**Your goal**
Please replace "танец" with "праздник" in the lines from the first one through the line containing "наших детей. На", inclusive, and write out only those lines with everything else left unchanged.

**Stored items**
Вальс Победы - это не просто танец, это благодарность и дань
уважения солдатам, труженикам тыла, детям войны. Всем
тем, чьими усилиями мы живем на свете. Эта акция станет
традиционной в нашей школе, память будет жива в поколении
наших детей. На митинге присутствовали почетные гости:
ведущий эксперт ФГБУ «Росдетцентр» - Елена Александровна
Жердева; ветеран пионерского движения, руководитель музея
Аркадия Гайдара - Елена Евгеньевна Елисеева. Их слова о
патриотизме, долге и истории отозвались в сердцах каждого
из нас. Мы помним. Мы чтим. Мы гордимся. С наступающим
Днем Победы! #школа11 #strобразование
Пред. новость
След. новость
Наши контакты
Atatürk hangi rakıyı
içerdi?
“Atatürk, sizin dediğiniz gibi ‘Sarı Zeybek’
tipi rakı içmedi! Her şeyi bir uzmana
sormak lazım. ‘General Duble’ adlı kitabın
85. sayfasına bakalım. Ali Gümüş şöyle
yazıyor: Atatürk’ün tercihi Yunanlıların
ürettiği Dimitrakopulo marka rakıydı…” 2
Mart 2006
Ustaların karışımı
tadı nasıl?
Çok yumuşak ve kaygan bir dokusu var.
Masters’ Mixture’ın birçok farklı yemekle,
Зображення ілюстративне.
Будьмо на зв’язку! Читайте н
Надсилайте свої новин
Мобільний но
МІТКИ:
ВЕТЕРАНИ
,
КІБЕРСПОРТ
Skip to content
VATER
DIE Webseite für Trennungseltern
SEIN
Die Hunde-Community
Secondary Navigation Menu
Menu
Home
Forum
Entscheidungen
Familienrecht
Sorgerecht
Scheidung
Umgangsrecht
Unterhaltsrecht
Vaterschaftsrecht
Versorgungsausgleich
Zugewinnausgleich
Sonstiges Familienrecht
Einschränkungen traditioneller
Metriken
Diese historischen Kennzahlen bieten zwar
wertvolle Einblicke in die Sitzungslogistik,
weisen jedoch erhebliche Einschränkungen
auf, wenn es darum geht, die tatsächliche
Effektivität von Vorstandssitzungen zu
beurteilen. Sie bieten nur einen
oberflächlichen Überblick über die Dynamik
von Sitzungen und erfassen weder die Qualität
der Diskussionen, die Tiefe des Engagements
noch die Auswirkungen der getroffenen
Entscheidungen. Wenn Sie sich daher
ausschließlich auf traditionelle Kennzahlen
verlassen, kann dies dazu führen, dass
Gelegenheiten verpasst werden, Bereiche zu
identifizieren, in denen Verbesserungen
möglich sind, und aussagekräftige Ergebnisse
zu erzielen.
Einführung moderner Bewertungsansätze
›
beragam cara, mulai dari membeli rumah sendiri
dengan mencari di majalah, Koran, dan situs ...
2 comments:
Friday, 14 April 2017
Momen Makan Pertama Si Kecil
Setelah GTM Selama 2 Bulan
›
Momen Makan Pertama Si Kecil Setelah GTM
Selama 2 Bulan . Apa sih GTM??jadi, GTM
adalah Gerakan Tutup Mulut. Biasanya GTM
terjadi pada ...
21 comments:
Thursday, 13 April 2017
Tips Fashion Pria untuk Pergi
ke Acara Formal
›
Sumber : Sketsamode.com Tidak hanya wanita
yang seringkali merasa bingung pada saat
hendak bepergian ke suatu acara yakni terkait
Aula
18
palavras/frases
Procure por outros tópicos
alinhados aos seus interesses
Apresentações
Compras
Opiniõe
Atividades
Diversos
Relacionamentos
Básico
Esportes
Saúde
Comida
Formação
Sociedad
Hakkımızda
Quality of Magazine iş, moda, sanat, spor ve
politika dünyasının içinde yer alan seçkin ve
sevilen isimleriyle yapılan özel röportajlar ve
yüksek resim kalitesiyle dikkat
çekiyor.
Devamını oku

**Written response**
Вальс Победы - это не просто праздник, это благодарность и дань
уважения солдатам, труженикам тыла, детям войны. Всем
тем, чьими усилиями мы живем на свете. Эта акция станет
традиционной в нашей школе, память будет жива в поколении
наших детей. На митинге присутствовали почетные гости:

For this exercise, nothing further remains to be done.